Okechukwu Charles Chidi, Ma Xue, Li Wencheng, D'Agostino Ralph, Rees Matthew G, Ronan Melissa M, Roth Jennifer A, Gmeiner William H
Department of Cancer Biology, Wake Forest University School of Medicine, Winston-Salem, NC 27157, USA.
Department of Orthopedic Surgery, Wake Forest University School of Medicine, Winston-Salem, NC 27157, USA.
Cancers (Basel). 2025 Aug 23;17(17):2739. doi: 10.3390/cancers17172739.
BACKGROUND/OBJECTIVE: At least 25% of colorectal cancer (CRC) patients develop liver metastases (CRLM), and chemotherapeutic regimens based on the fluoropyrimidine (FP) drug 5-fluorouracil (5-FU) provide a survival advantage, but long-term survival is uncommon. The primary molecular target of FP drugs is thymidylate synthase (TS).
A TS/Top1 dual-targeting cytotoxic mechanism for CF10/LV was confirmed by TS ternary complex detection by Western blot and by immunofluorescence detection of Top1 cleavage complexes. CF10/LV activated the ATR/Chk1 pathway consistent with enhanced replication stress and induced apoptosis. In vivo studies showed CF10 and CF10/LV eradicated liver metastasis in a CRLM model without scarring or weight loss, displaying therapeutic advantages relative to legacy FPs.
We demonstrated that a nanoscale FP polymer, CF10, displayed greater potency than expected based on FP content in part through more direct conversion to the TS-inhibitory metabolite, FdUMP. In this study, we tested CF10 for potency advantages relative to 5-FU and trifluorothymidine (TFT, the FP component of TAS-102) and confirmed a general potency advantage for CF10 in CRC cell lines in the Broad Institute PRISM screen. We demonstrated that this potency advantage is retained in CRC cells cultured with human-like folate levels and is enhanced by LV co-treatment to a similar extent as that by 5-FU. Our results confirm CF10 development proceeding as a CF10/LV combination. Mechanistically, CF10 cytotoxicity closely correlates with poisons of DNA topoisomerase 1 (Top1) in the PRISM screen relative to 5-FU and TFT.
Our pre-clinical data support an early-phase clinical trial for CF10 for treating liver-metastatic CRC.
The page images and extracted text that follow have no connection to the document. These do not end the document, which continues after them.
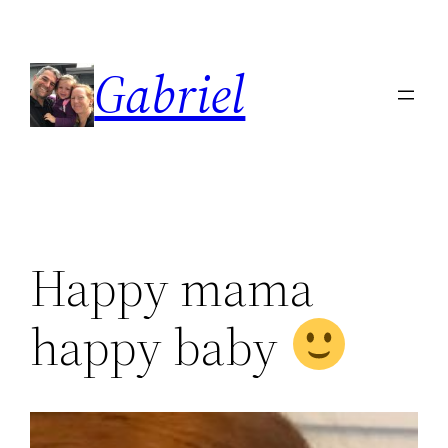
Skip
to
Gabriel
content
Happy mama
happy baby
背景/目的:至少25%的结直肠癌(CRC)患者会发生肝转移(CRLM),基于氟嘧啶(FP)药物5-氟尿嘧啶(5-FU)的化疗方案可带来生存优势,但长期生存并不常见。FP药物的主要分子靶点是胸苷酸合成酶(TS)。
通过蛋白质印迹法检测TS三元复合物以及免疫荧光检测Top1切割复合物,证实了CF10/LV的TS/Top1双靶点细胞毒性机制。CF10/LV激活了与复制应激增强一致的ATR/Chk1通路并诱导细胞凋亡。体内研究表明,CF10和CF10/LV在CRLM模型中消除了肝转移,且无瘢痕形成或体重减轻,相对于传统FP显示出治疗优势。
我们证明,一种纳米级FP聚合物CF10,其效力比基于FP含量预期的更高,部分原因是其能更直接地转化为TS抑制性代谢物氟脱氧尿苷一磷酸(FdUMP)。在本研究中,我们测试了CF10相对于5-氟尿嘧啶和三氟胸苷(TFT,TAS-102的FP成分)的效力优势,并在布罗德研究所的PRISM筛选中证实了CF10在CRC细胞系中具有普遍的效力优势。我们证明,这种效力优势在用人源叶酸水平培养的CRC细胞中得以保留,并且与LV联合治疗时增强程度与5-氟尿嘧啶相似。我们的结果证实CF10正在作为CF10/LV组合进行研发。从机制上讲,在PRISM筛选中,相对于5-氟尿嘧啶和TFT,CF10的细胞毒性与DNA拓扑异构酶1(Top1)的毒害作用密切相关。
我们的临床前数据支持CF10用于治疗肝转移性CRC的早期临床试验。